The Oil for Food Program has generated a massive international scandal involving governments, political parties, and individuals in many countries. It has demonstrated the extent to which the Iraqi regime was prepared to travel to bribe individuals and organizations, some of which were at the pinnacle of power in their countries, and to circumvent the sanctions regime imposed on Iraq by the Security Council after its invasion of Kuwait.

As mentioned earlier, there are many on-going and simultaneous investigations of the program. It is an iceberg of a scandal, and this report has hardly touched the tip of it. Many documents remain sequestered by the investigative bodies and a vast amount details are either unknown or under wrap.

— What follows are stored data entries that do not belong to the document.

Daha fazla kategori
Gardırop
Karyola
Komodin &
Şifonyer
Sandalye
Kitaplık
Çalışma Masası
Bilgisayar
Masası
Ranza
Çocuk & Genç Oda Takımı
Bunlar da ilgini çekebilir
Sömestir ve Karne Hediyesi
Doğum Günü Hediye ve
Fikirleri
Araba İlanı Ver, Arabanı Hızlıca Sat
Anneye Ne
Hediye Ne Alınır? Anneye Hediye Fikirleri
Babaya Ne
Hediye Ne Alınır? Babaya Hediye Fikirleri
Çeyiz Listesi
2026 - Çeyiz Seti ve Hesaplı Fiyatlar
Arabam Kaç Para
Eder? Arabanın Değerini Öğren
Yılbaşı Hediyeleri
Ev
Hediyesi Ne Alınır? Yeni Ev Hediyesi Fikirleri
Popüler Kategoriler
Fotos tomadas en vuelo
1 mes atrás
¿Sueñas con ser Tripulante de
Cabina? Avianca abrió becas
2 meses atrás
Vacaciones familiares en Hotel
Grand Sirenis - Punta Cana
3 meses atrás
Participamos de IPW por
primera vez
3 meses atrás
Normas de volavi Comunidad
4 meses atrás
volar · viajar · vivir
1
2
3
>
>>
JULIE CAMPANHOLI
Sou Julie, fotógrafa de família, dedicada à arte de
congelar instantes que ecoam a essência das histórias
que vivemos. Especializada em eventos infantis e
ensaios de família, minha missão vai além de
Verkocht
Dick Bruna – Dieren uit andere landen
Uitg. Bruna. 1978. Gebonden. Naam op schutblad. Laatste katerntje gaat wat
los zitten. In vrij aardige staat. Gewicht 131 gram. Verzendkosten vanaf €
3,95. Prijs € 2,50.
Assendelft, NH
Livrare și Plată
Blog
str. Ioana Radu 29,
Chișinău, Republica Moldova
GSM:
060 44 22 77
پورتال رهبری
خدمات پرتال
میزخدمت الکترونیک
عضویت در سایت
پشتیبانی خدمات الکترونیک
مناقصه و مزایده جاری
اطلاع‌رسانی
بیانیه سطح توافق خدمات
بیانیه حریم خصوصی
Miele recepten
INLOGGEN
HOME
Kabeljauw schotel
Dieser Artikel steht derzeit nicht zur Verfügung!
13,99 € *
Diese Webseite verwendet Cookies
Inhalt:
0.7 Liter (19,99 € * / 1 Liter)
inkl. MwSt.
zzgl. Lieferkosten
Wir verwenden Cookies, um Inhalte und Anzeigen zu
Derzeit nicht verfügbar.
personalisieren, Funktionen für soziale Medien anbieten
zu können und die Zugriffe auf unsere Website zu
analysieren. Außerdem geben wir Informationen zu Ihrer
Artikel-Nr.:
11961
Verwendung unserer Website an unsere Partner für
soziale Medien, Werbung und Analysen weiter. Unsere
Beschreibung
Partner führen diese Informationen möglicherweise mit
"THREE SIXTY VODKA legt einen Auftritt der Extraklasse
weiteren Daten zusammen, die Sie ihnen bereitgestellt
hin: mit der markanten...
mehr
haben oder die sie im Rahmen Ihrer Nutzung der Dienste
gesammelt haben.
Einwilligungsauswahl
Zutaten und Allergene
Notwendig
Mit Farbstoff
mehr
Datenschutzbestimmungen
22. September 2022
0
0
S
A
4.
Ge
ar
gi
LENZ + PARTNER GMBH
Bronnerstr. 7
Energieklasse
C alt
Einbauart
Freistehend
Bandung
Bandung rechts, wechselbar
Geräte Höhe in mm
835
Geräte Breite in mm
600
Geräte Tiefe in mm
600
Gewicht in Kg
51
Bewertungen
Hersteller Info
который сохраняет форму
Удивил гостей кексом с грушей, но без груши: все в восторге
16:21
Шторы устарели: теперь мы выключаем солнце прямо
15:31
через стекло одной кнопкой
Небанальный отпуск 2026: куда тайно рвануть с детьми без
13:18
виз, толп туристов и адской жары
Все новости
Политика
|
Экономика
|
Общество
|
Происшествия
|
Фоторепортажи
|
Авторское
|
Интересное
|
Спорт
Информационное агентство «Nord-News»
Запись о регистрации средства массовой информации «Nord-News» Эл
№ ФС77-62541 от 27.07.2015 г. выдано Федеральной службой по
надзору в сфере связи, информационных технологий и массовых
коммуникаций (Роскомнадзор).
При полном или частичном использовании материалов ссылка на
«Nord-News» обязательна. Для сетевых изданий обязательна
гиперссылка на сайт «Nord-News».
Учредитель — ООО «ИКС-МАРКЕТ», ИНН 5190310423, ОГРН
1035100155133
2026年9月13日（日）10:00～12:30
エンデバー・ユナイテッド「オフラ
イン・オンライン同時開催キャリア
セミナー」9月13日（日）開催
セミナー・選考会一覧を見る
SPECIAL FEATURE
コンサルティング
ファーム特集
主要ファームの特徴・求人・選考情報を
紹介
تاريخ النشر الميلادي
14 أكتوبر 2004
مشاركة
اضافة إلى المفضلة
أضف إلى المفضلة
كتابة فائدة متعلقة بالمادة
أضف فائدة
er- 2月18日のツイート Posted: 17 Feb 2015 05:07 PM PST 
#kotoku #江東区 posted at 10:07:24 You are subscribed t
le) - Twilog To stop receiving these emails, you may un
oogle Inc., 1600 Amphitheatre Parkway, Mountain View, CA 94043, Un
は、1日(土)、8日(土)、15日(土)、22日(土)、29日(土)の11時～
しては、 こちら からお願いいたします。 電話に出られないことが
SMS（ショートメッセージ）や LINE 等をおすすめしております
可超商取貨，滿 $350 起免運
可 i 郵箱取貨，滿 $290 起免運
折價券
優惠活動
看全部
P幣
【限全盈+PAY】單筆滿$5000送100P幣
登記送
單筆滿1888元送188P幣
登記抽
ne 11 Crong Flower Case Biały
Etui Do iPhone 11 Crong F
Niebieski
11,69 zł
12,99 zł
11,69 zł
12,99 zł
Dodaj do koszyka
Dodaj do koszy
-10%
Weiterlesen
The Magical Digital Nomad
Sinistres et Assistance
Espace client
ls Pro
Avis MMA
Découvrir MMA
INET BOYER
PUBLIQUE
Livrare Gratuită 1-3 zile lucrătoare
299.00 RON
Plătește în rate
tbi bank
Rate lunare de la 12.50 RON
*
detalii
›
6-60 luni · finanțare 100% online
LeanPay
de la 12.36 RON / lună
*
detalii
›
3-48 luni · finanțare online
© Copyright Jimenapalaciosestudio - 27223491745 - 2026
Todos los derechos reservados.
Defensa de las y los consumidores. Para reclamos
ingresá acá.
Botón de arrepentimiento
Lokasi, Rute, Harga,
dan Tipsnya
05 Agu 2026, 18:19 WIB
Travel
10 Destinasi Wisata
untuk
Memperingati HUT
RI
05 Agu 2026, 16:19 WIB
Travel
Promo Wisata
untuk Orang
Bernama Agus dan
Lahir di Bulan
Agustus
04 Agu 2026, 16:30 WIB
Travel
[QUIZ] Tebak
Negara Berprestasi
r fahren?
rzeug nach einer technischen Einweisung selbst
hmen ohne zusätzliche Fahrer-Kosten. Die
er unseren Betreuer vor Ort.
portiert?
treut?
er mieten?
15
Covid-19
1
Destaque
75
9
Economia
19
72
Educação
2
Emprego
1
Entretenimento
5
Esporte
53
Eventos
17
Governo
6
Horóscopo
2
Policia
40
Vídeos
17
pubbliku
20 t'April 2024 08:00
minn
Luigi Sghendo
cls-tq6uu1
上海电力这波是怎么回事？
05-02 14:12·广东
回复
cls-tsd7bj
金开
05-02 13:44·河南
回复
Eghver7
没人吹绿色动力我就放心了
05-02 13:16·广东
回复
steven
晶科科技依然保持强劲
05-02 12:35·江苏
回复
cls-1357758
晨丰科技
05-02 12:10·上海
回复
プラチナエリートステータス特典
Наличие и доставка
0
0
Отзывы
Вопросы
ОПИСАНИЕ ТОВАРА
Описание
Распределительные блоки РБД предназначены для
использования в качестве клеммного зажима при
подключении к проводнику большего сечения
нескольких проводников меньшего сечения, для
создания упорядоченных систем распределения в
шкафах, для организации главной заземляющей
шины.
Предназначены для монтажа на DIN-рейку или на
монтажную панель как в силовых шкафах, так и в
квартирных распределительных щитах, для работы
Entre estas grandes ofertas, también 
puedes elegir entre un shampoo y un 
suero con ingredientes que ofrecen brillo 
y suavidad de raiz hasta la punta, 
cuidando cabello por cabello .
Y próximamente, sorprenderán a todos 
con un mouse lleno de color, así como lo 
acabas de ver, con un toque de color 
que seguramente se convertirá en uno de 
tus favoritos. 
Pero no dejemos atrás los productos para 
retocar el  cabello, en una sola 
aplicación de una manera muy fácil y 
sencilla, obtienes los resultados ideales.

The United Nations has earned in excess of $1 billion for administering the program. Legitimate questions have been raised about the probity and accountability of some of those who were made in charge of the program. The outcome of the investigations could have a profound impact on the United Nations itself.

* Dr. Nimrod Raphaeli is Senior Analyst of MEMRI's Middle East Economic Studies Program.


[1] See The Beneficiaries of Saddam's Oil Vouchers: The List of 270, January 29, 2004, "The Beneficiaries of Saddam's Oil Vouchers: The List of 270,"

[2] Charles Duelfer, Comprehensive Report of the Special Adviser to the Director of the Central Intelligence on Iraq's Weapons of Mass Destruction, September 30, 2004.

[3] Ibid. p.28.

[4] References to documents pertaining to Iraqi Mukhabarat are available at MEMRI.

[5] Babil (Baghdad), February 12, 2002. Mr. Sevans visit was also covered by the government daily Al-Thawra (Baghdad), February 14, 2002.

[6] Al-Thawra (Baghdad), February 14, 2002.